For a simple example, for counting unique sequences consider the following input and desired output:

input           output
-----           ------
ATNG            ATNG 2 # Comprised of ATNG and ATCN
ATCN            ANNT 1
ANNT            GTTC 1
GTTC

Notice this task requires comparing strings with wilcards not just in one string, but in both. For example, matching ATCN to ATNG requires that the third and fourth characters both be considered wildcards.

Naively one could pairwise compare the sequences, ignore the positions where either contains an N, and check if all other positions match. However, this quickly becomes intractable as it scales with the square of the number of sequences.

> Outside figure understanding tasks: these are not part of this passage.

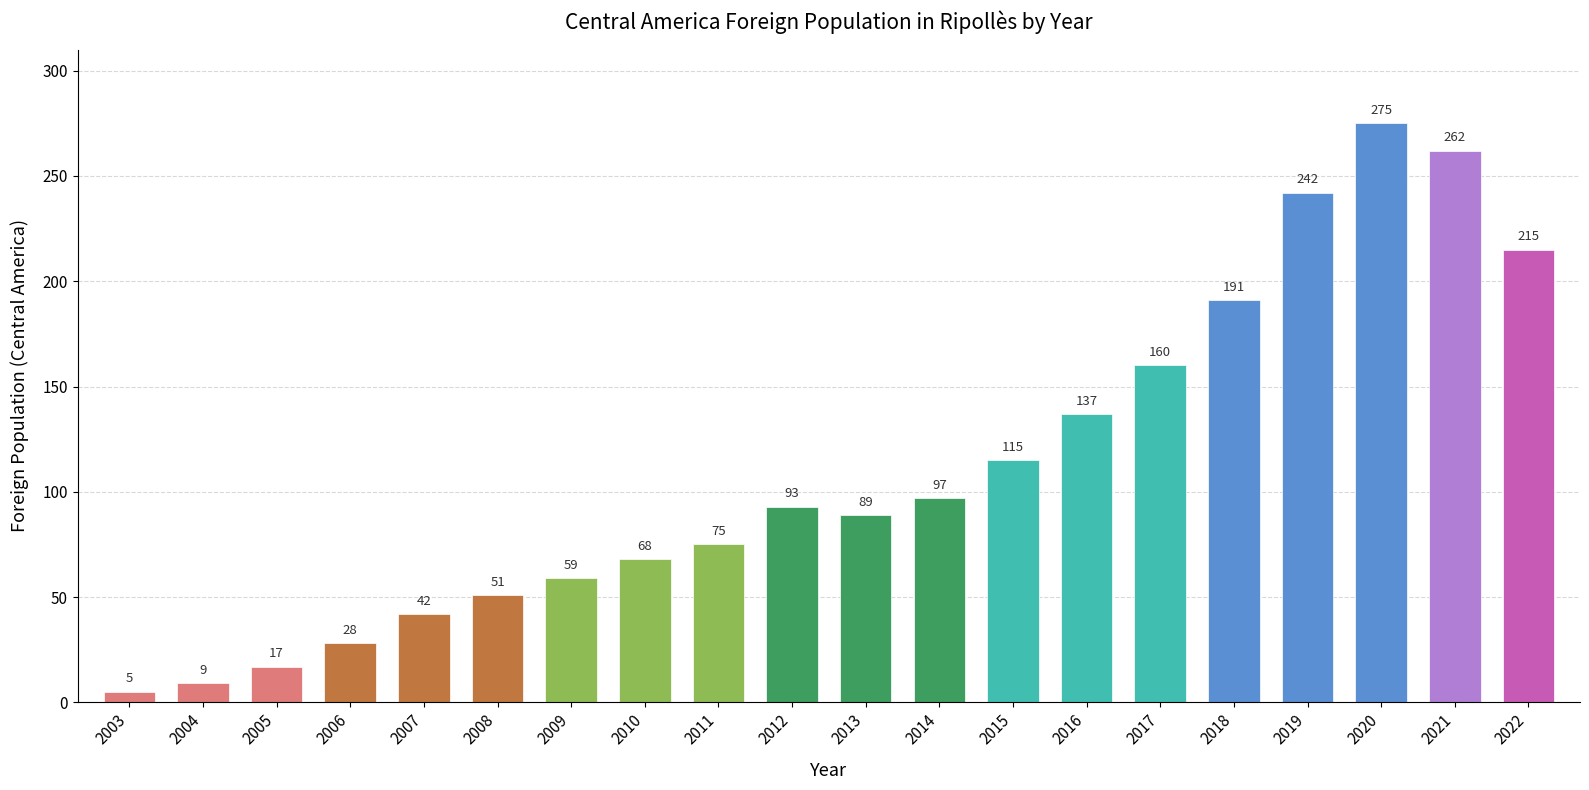

Read the value at 2009, to the nearest 5.

60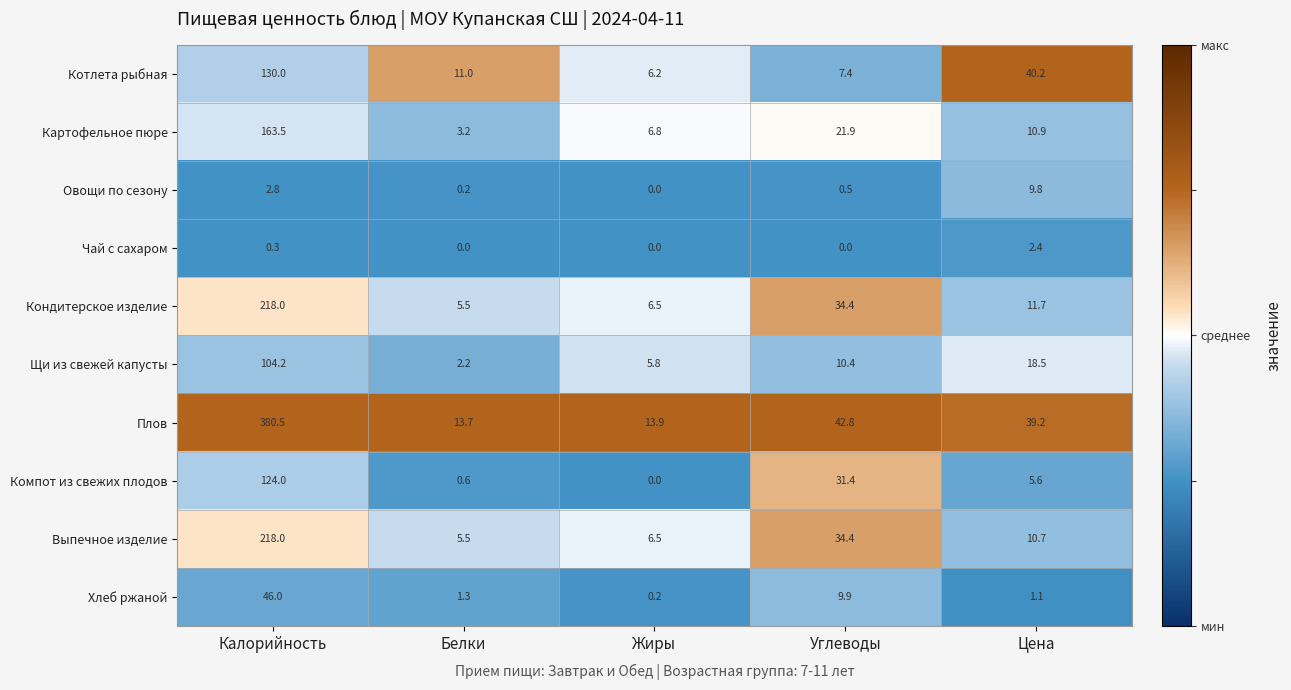

At which category is the sum across all series the highest?

Калорийность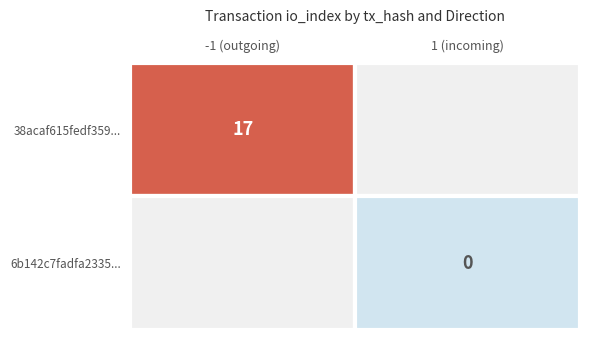

Which series has the largest total across all categories?

38acaf615fedf359daae683c1d264898dfe9367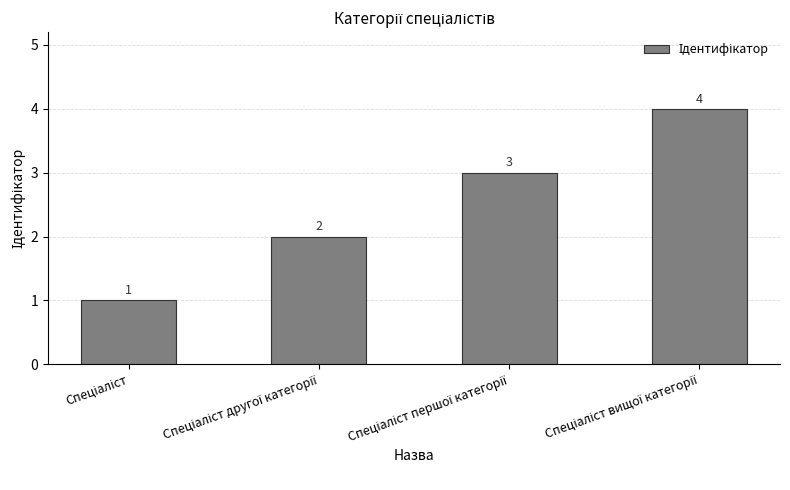

What is the value of the 1st bar from the left?

1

cows uses a modified implementation of atrie (cows.trie) to reduce this complexity to scale linearly with the number of sequences.

Provided Data Structures

Below are examples for the data structures included with cows. Please see the documentation in Data Structure Reference for detailed API information.

cows.List

A cows.list is a simple list implementation where insertion functions similarly to the builtin list data structure, but accessor methods take into account ambiguity. For example:

l = cows.List(['ABCD', 'ABC*', '****', 'DEFG'])

print(l.index('D***'))

The print statement outputs 2 since the first match for D*** is at position 2 (with a value of ****).

cows.Set

A cows.set stores unique strings similar to the builtin set data structure. Instead of using hashes for equality checks, the underlying cows.trie is used to check if the pattern being inserted matches any existing member of the set, taking into account wildcards in both. For example:

import cows

s = cows.Set(wildcard='*')
s.add('ABCD')
s.add('*EFG')
s.add('T')
s.add('ABC*')  # Matches ABCD, so not added
s.add('HEF*')  # Matches *EFG, so not added

print(s)

Produces:

cows.Set(['*EFG', 'ABCD', 'T'])

cows.Dict

cows dictionaries are similar to the builtin dict type insofar as they are key/value stores. They have a few key differences, however.

First, when setting a value, if there is an existing (potentially ambiguous) match already in the dictionary, you can set an updater function to update the existing value rather than simply overwrite it. Further, when inserting a key/value pair, multiple existing keys may match the new key due to ambiguity. Specifying a selector function at instantiation lets you define to which of the matches the updater should be applied.

See cows.dictionary for more detailed information.

import cows

def increment(match, old_value, new_value):
    return old_value + new_value

my_dict = cows.Dict(updater=increment)
my_dict['ABC'] = 1
my_dict['DEF'] = 2
my_dict['AB*'] = 10

for k, v in sorted(my_dict.items()):
    print('{} --> {}'.format(k, v))

Produces:

ABC --> 11
DEF --> 2

cows.Trie

Note

Generally the cows.trie data structure shouldn’t be used directly. Consider using one of its abstractions.

All other cows data structures are based on the cows.trie class. It allows for ambiguous queries taking into account wildcards both in the query string and elements in the trie.

An example of it’s use:

import cows

t = cows.Trie()
t['ABCD'] = 1
t['DE*G'] = 5

print('Matches for ABC* {}'.format(list(t.get_matches("ABC*"))))
print('Matches for D*FG {}'.format(list(t.get_matches("D*FG"))))

Outputs:

Matches for ABC* [('ABCD', cows.Trie(D, 1))]
Matches for D*FG [('DE*G', cows.Trie(G, 5))]

Performance

cows is performant, requiring O(n) time for insertions and lookups with an input size of n strings. The naive approach which is currently quite common involves pairwise comparing the sequences in a collection resulting in O(n2), quickly becoming intractable.